> [Transcribed page contents]:
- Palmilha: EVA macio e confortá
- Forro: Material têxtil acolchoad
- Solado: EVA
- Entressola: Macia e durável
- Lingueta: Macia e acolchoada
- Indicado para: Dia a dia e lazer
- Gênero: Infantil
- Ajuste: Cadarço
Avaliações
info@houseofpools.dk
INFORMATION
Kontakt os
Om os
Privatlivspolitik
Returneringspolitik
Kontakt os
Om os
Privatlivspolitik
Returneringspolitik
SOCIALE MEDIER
---
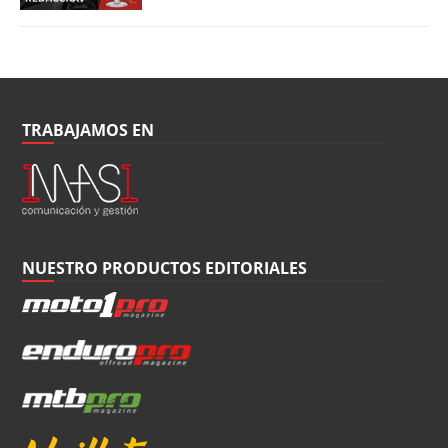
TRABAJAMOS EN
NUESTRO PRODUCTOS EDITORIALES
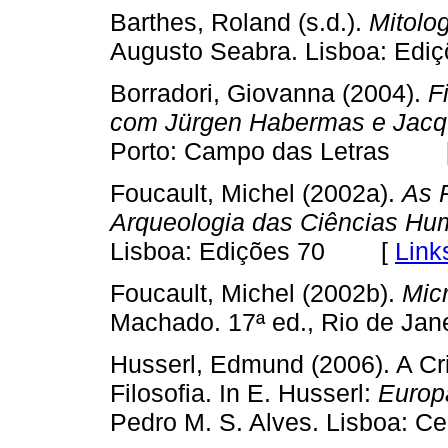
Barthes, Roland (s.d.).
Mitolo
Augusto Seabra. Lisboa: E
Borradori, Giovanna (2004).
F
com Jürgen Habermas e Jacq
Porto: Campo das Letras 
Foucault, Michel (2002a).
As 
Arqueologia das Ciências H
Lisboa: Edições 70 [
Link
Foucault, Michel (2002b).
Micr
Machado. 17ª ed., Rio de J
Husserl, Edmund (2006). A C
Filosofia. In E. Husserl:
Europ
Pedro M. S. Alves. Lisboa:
---
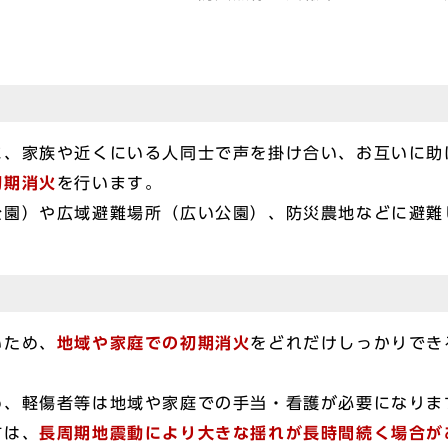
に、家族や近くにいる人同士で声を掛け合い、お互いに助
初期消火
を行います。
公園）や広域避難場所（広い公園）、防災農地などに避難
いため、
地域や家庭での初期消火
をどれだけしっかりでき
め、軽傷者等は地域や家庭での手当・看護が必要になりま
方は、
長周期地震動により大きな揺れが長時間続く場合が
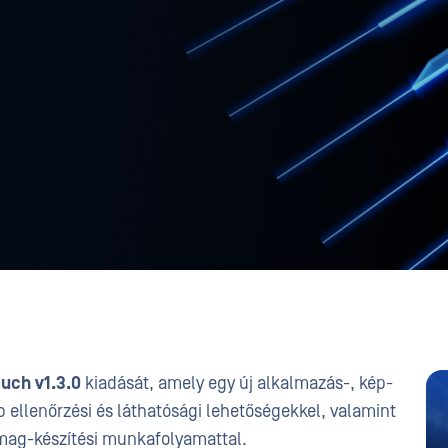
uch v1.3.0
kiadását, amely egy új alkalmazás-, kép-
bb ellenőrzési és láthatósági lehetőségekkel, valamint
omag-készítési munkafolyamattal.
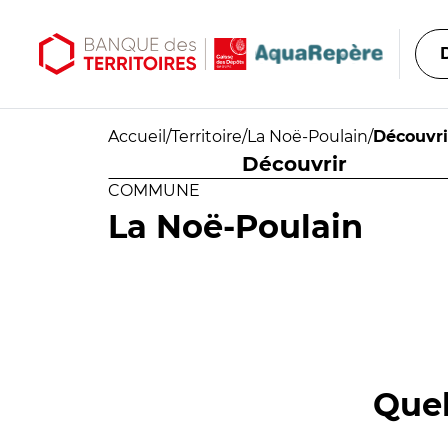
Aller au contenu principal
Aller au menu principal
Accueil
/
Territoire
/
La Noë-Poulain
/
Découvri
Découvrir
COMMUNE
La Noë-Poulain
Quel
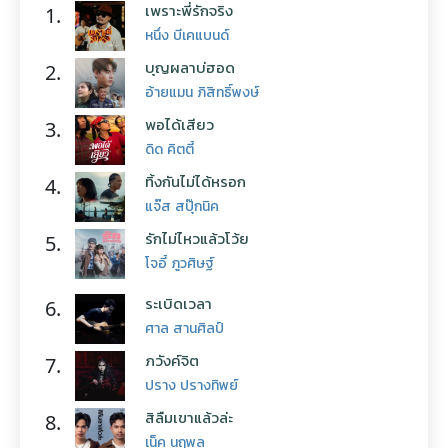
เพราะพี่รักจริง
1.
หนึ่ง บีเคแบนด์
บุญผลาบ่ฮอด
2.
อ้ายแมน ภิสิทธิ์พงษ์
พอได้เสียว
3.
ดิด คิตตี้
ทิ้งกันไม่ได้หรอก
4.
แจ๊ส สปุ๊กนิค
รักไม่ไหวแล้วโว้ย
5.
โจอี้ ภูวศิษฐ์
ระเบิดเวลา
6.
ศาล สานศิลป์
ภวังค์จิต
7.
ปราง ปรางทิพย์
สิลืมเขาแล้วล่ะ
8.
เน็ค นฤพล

> [Task directions]:
Give back exactly the lines above, from the line containing "- Palmilha: EVA macio e confortá" through the line containing "SOCIALE MEDIER", with both end lines and nothing more.

> [Response area]:
- Palmilha: EVA macio e confortá
- Forro: Material têxtil acolchoad
- Solado: EVA
- Entressola: Macia e durável
- Lingueta: Macia e acolchoada
- Indicado para: Dia a dia e lazer
- Gênero: Infantil
- Ajuste: Cadarço
Avaliações
info@houseofpools.dk
INFORMATION
Kontakt os
Om os
Privatlivspolitik
Returneringspolitik
Kontakt os
Om os
Privatlivspolitik
Returneringspolitik
SOCIALE MEDIER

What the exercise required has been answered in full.